Für Eric Smith blieb beim Anpfiff erneut nur ein Platz auf der Bank. Der schwedische Nationalspieler und WM-Fahrer kam dann zwar nach einer guten Stunde und damit früher als gegen Fürth, ist auf Dauer mit dieser Rolle aber sicherlich nicht zufrieden. Bekanntlich würde Smith den Verein aber ohnehin gerne noch bis zum Transferschluss am 1. September verlassen, um auch künftig erstklassig spielen zu können.

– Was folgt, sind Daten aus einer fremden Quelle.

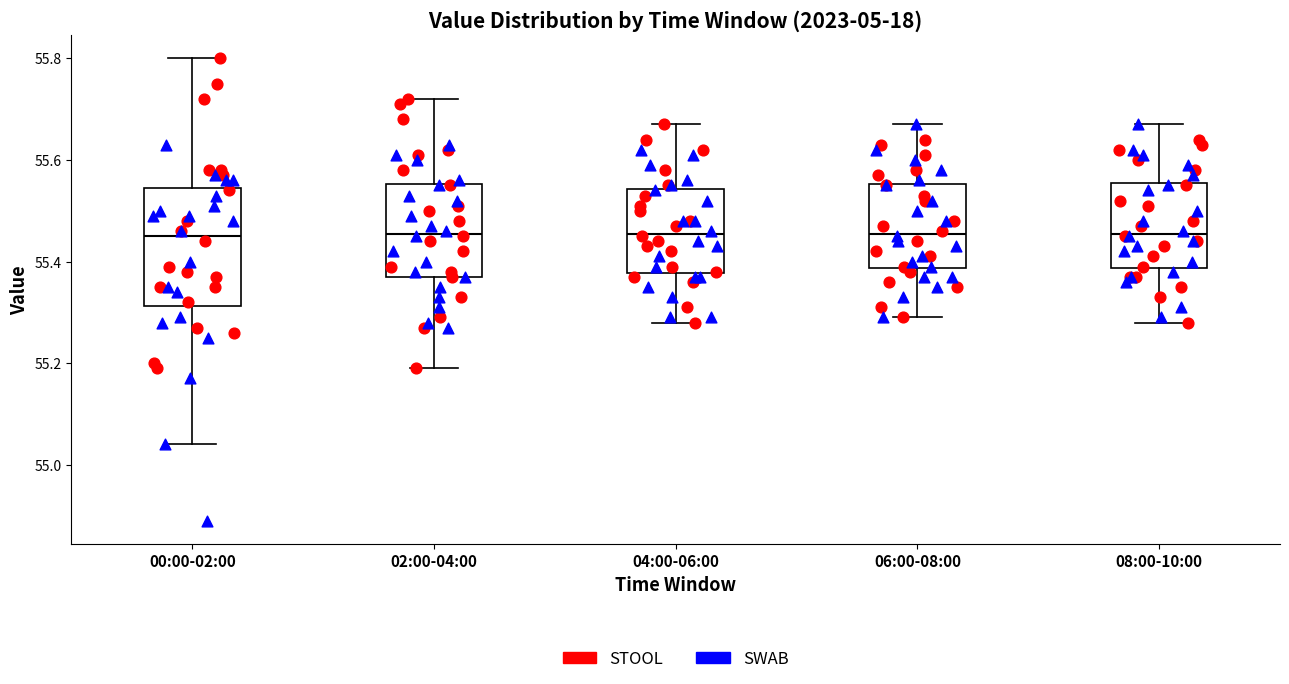

Reading left to right, read every box against the y-axis: the position of its median line, the range the box covers, and the ends of its whiskers. The values are not printed on the chart, so give them approximately, as read against the axis.

00:00-02:00: median 55.46, box 55.32 to 55.54, whiskers 55.04 to 55.80
02:00-04:00: median 55.46, box 55.38 to 55.56, whiskers 55.20 to 55.72
04:00-06:00: median 55.46, box 55.38 to 55.54, whiskers 55.28 to 55.68
06:00-08:00: median 55.46, box 55.38 to 55.56, whiskers 55.30 to 55.68
08:00-10:00: median 55.46, box 55.38 to 55.56, whiskers 55.28 to 55.68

Derzeit allerdings fehlt es dem 29-Jährigen aber wohl an der passenden Alternative. „Uns liegt aktuell nichts vor, was daran etwas ändert und mit dem wir uns ernsthaft beschäftigen müssten“, erklärte St. Paulis Sportchef Andreas Bornemann gegenüber dem Morgenpost und betonte in diesem Zusammenhang auch den Status quo: „Eric ist nach Stand der Dinge ein Spieler des FC St. Pauli und hat wie jeder andere auch die Möglichkeit, sich über das Training für Einsätze zu empfehlen.“
Laut der Morgenpost soll es zwar durchaus Interesse von anderen Vereinen geben, darunter auch Bundesligisten, doch einen konkreten Vorstoß hat wohl noch kein Klub unternommen. Ob sich das in den nächsten zweieinhalb Wochen ändert, bleibt abzuwarten.
Der FC St. Pauli steht derzeit auf dem 16. Platz in der Bundesliga und hat in 3 Spielen 1 Punkt geholt. In der aktuellen Saison hat der Verein 26 Tore erzielt und 51 Karten konzediert. Die Mannschaft ist 50 Punkte hinter den Führenden Bayern München. Der nächste Spielabschnitt beginnt am 28. November mit einem Auswärtsspiel gegen Dynamo Dresden.